──────── RECORDS TO PROCESS ────────

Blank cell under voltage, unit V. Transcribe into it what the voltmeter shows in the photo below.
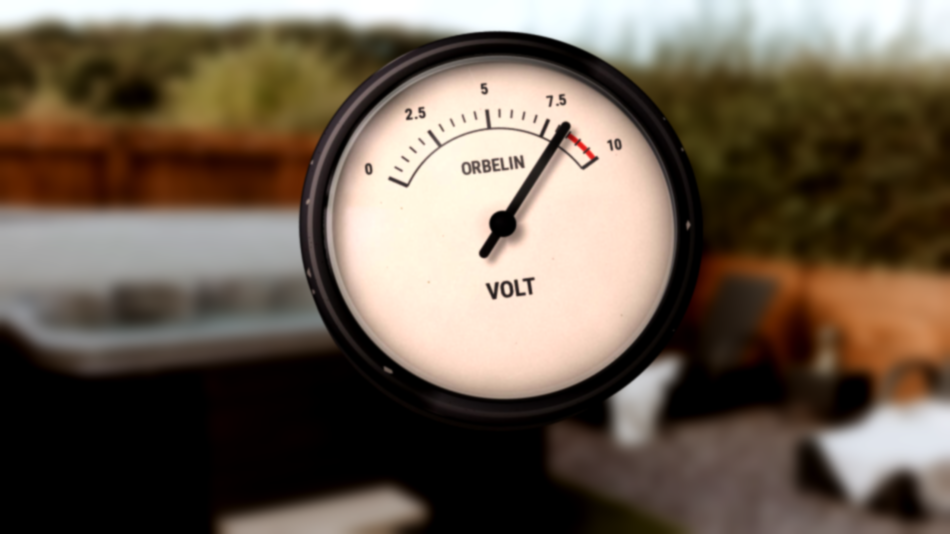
8.25 V
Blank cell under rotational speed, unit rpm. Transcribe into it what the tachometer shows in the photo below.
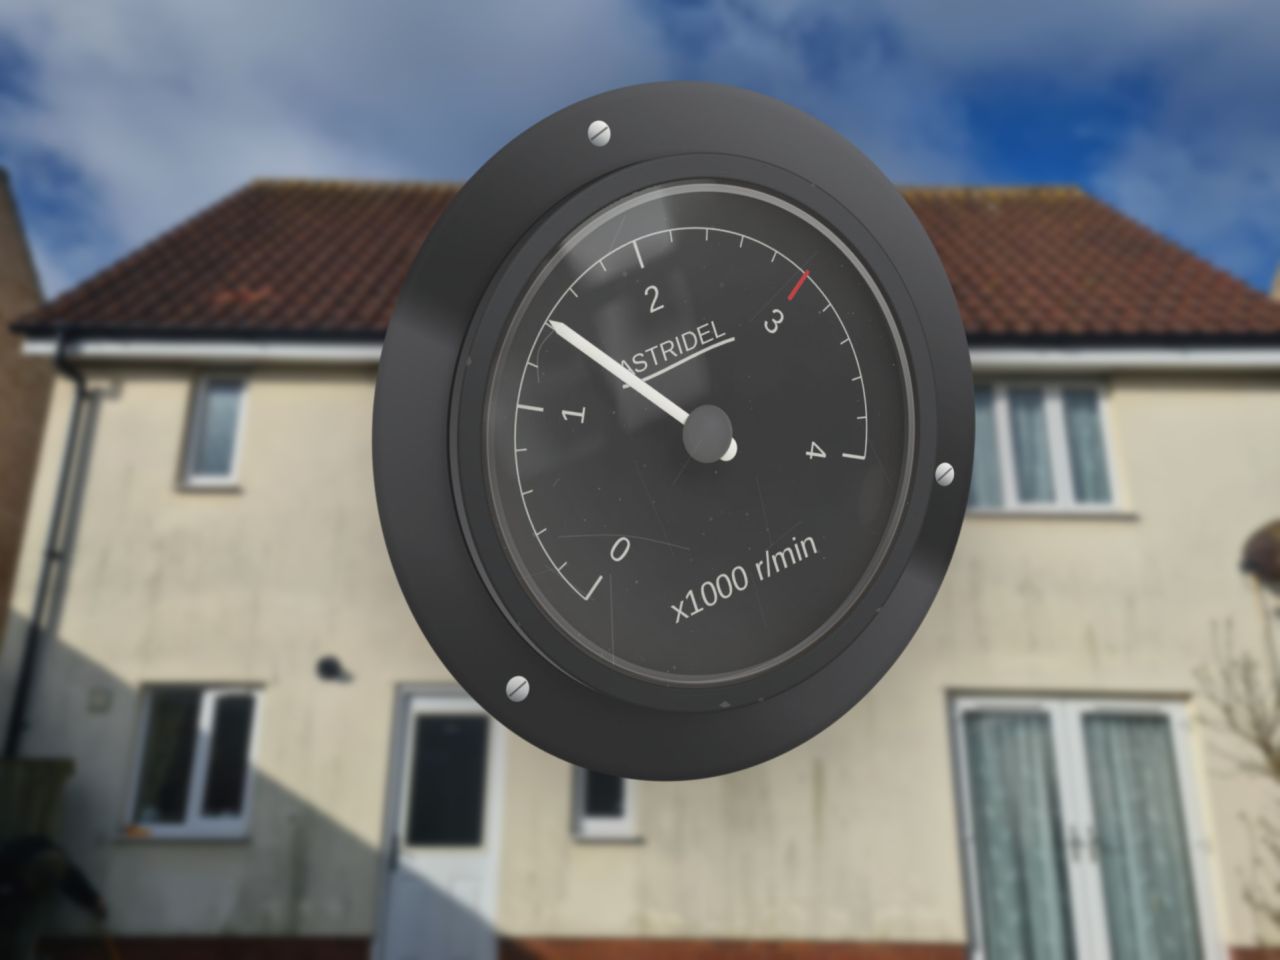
1400 rpm
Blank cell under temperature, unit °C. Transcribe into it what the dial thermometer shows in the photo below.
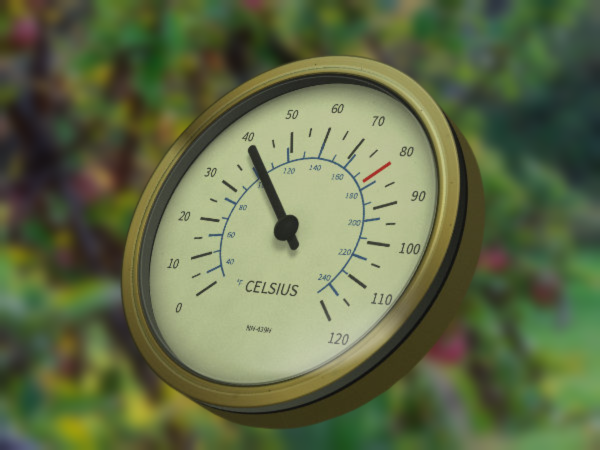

────────

> _AIM OF THE TASK_
Recast the entries from the line with "Blank cell under rotational" through the end of the entries as a numbered list, omitting blank lines and the pictures.

> _EXERCISE RESPONSE_
1. Blank cell under rotational speed, unit rpm. Transcribe into it what the tachometer shows in the photo below.
2. 1400 rpm
3. Blank cell under temperature, unit °C. Transcribe into it what the dial thermometer shows in the photo below.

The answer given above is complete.